Dominique could not be shocked by what she had seen for all her life—could not react from the normal—but she was exceptional, and she remained exceptional. She did not batter her little girl about, she did not pull her hair, she did not slap her legs and shriek abuse at her—her voice did not even possess the bitter scolding note of the daily shrew. This was something so rare that it would have earned her the dislike of the street (no people are quicker to resent an implied criticism) if it had not been for the fact that Madeleine was, in general, somewhat less irritating than the other children: therefore, of course, there was no virtue in Dominique’s not beating her. Not that Madeleine was what could by any distortion of the term be called a good child, whatever the neighbors might say: she was dirty (when she was a little girl), untruthful, and dishonest. But being less battered, she was less dirty, untruthful, and dishonest than the rest. Certainly she was less irritating, for not only was she endowed with a happy, affectionate nature, but also with a mother who was protected from the smaller vexations of the world by well-ordered nerves and a high degree of mental calm: for in the matter of irritation, it is essential that there should be two people present; the worst-bred ape of a child cannot be irritating alone in a howling wilderness, and Madeleine, even at her worst, could not provoke a mother removed by a boundless expanse of absence, sitting at her counter or leaning on it, with her eyes round, wide open, and fixed upon nothing, nothing whatever.

But still, kind though Dominique was, her kindness recognized a vast difference between those who belonged to her family and those who did not; and now that Madeleine was growing older—old enough now that no one could possibly mistake her for a boy—she looked at Francisco, and wished that her daughter had chosen some other man’s son to appropriate.

The thought was no sooner clear in her mind than she spoke it: this was her way, and unless she were in one of her moods of abstraction it was rare that she let out a breath without some words upon it. It was her comfort to talk: the greater part of her life was passed in a haze of words, and if she had been prevented from talking with her customers, with her neighbors if there were nobody in the shop, or with herself if she were kept in alone by her duties, if she had been cut off from that delight, she would have pined clean away. Without her little gossip, she owned, she would never get through her day; and the life of a small shopkeeper in Saint-Féliu was no slight affair: she was up before it was light in the winter to meet the lorry that brought the milk, and already there would be customers waiting; then from that time she would not shut the door until ten o’clock on an early evening or eleven on a late one. This she did seven days a week for the whole year round.

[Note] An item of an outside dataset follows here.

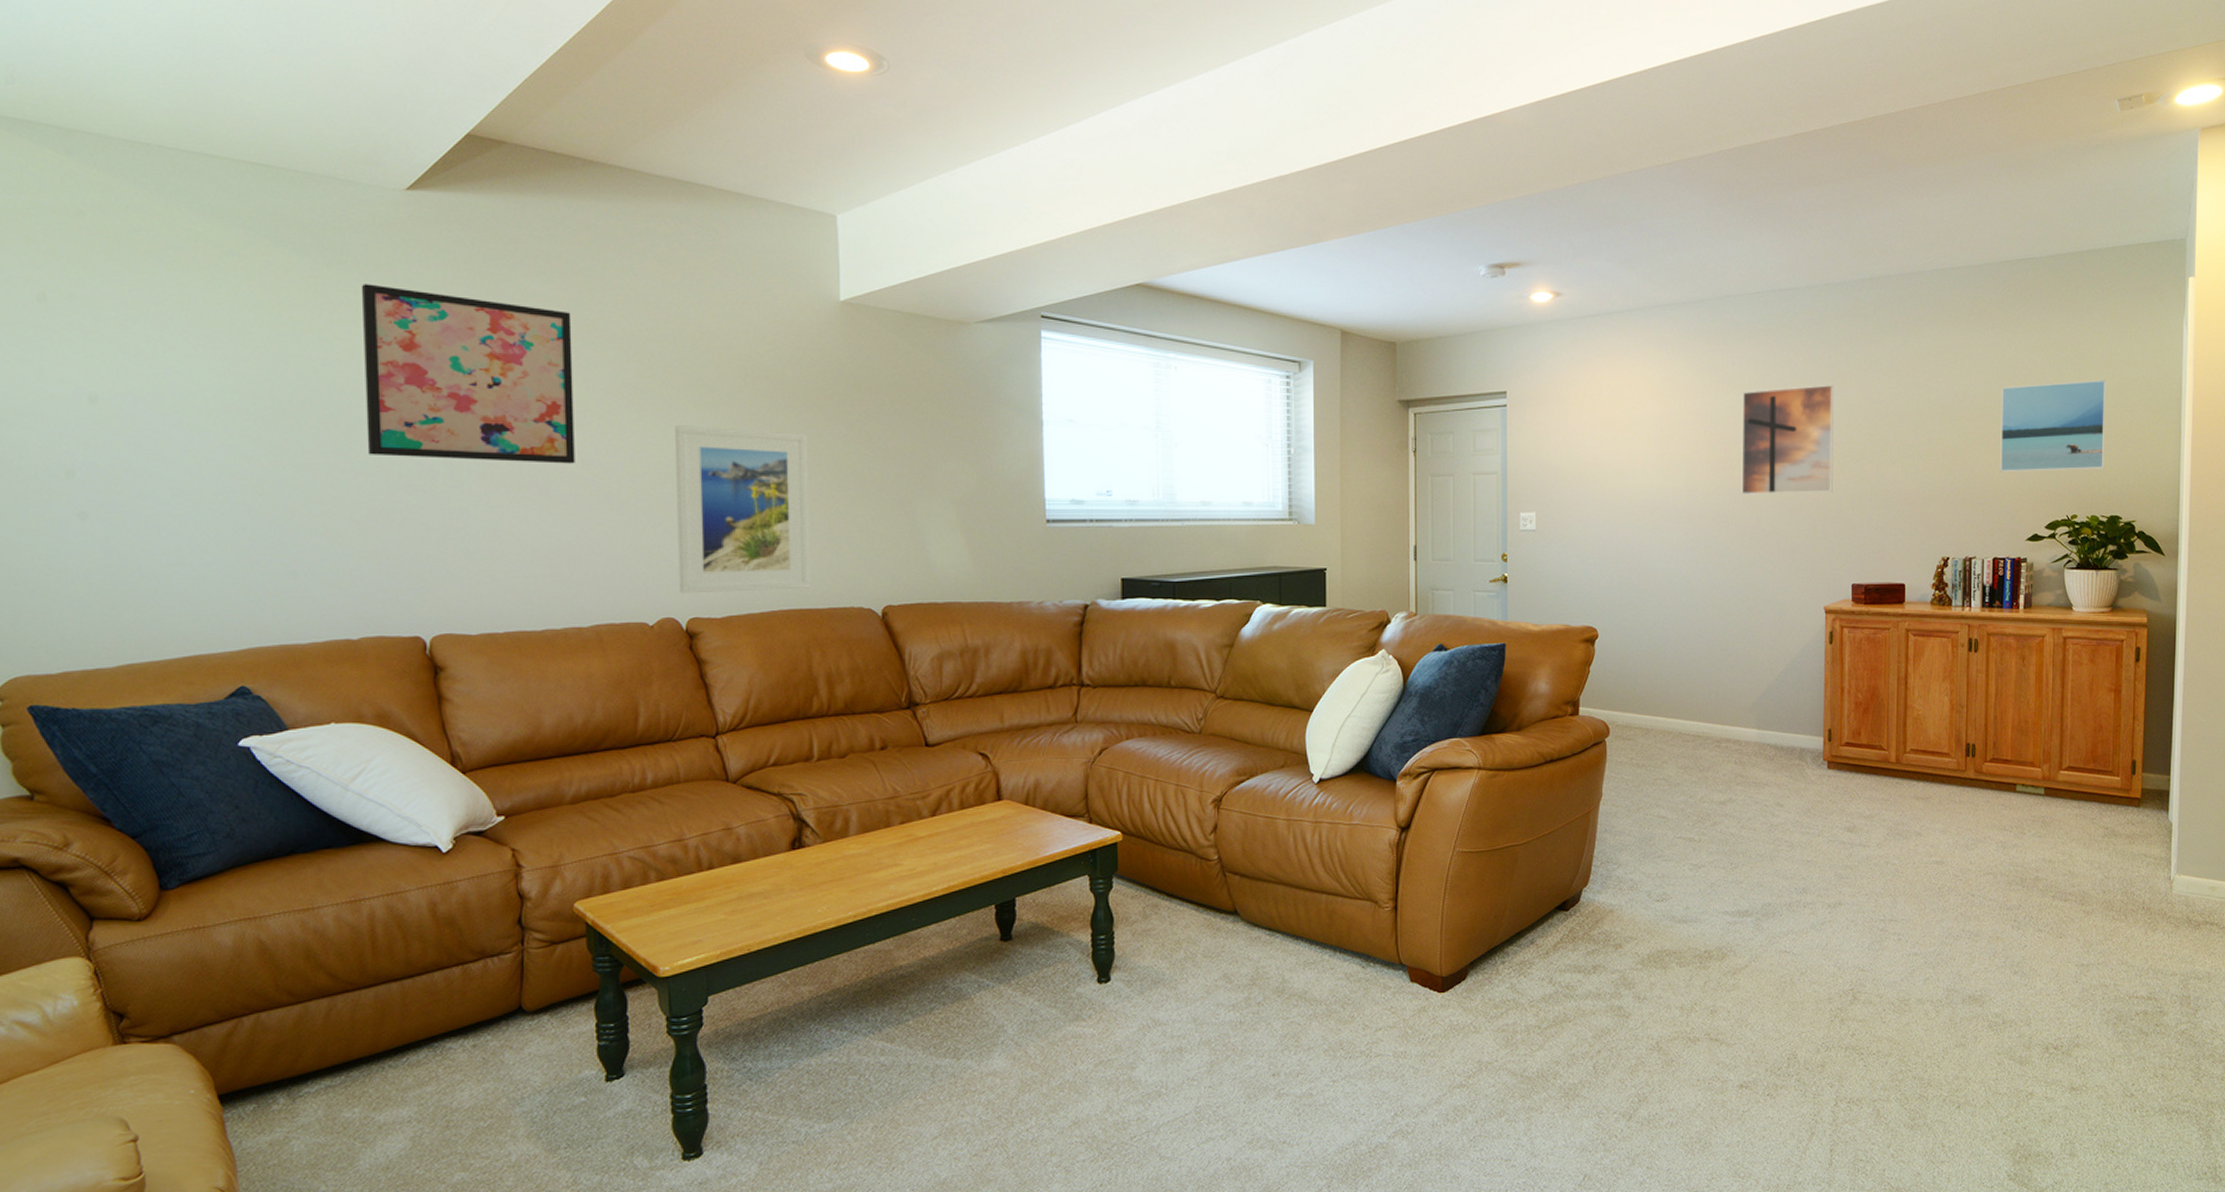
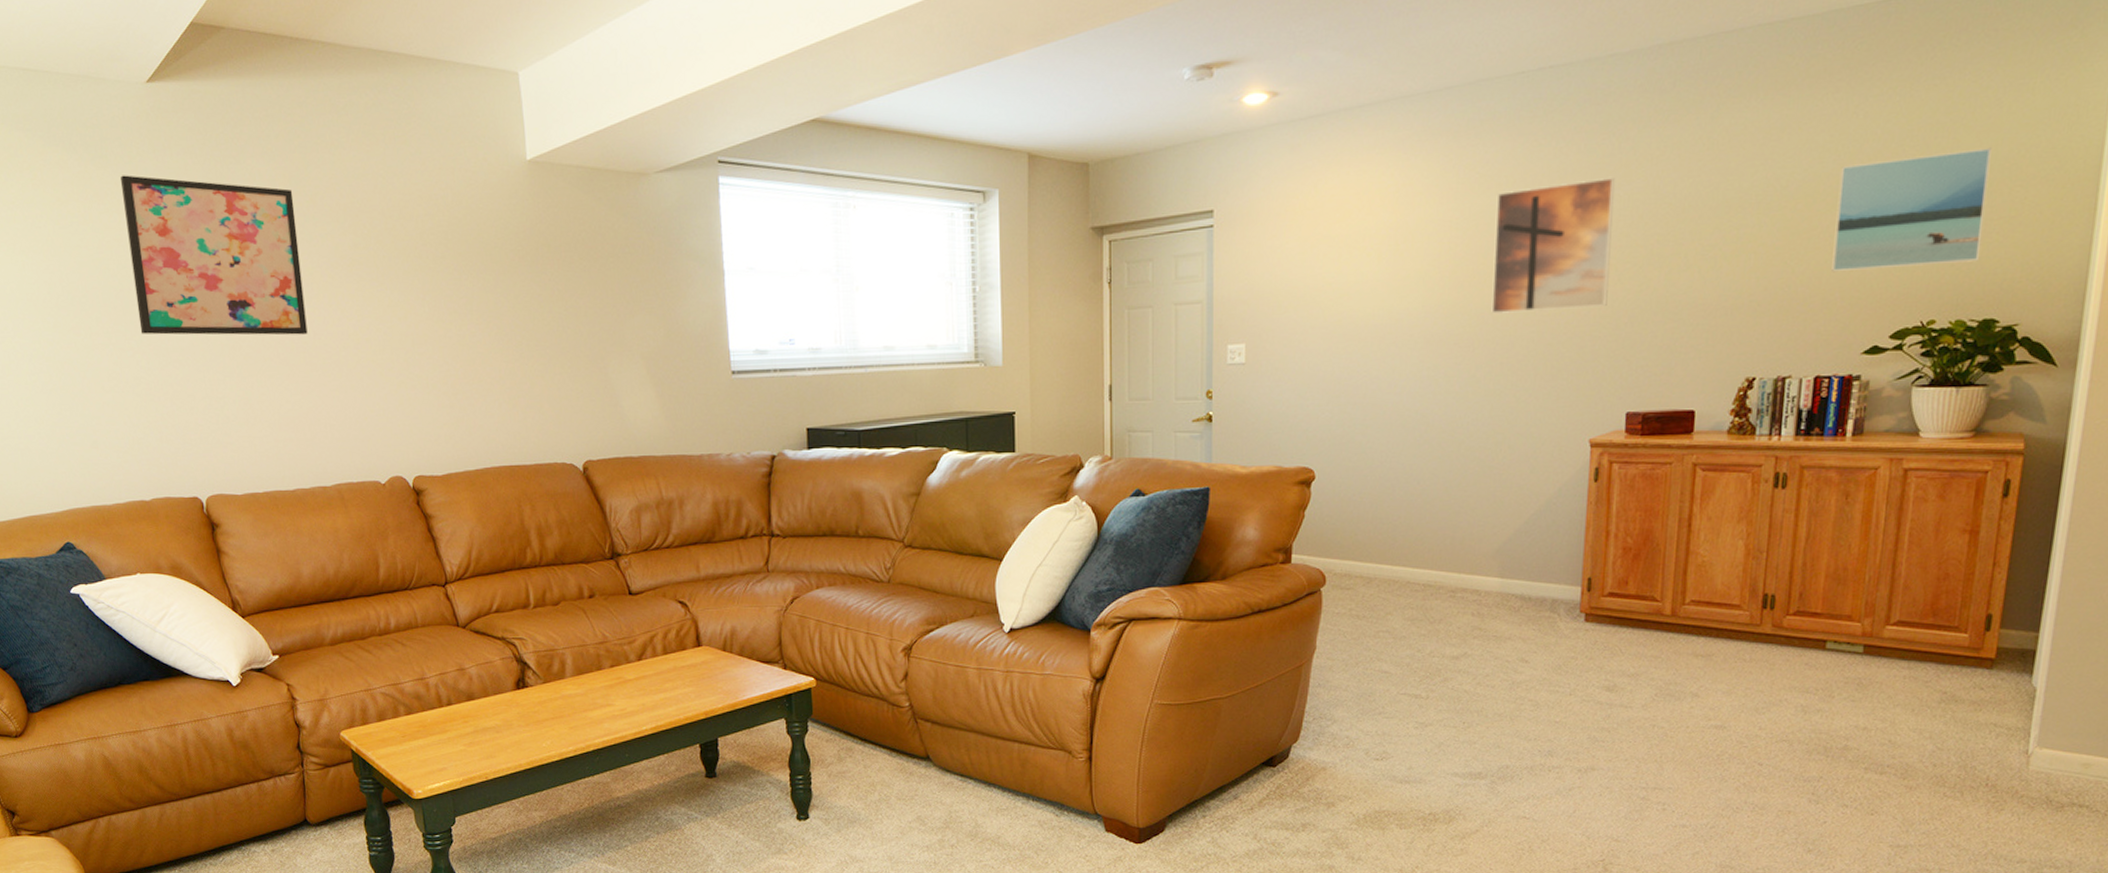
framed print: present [675,425,810,594] -> none [389,292,517,454]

In some manner, too, between opening and closing the door, she fed her family and did her housework, besides selling salt cod, chick-peas, haricots, chicory, wreaths of garlic, bowls, glasses, soap, oil, wine, cheese, peaches, apricots, persimmons, melons, figs, medlars, all the fruit of their garden, all their vegetables, and brooms, sulphur candles, votive candles, ordinary candles, and a hundred other things beyond the list. This was in addition to collecting, arranging, and weighing every scrap of information about the private lives of all the families in the town, collating it with former knowledge and passing it on in a better form.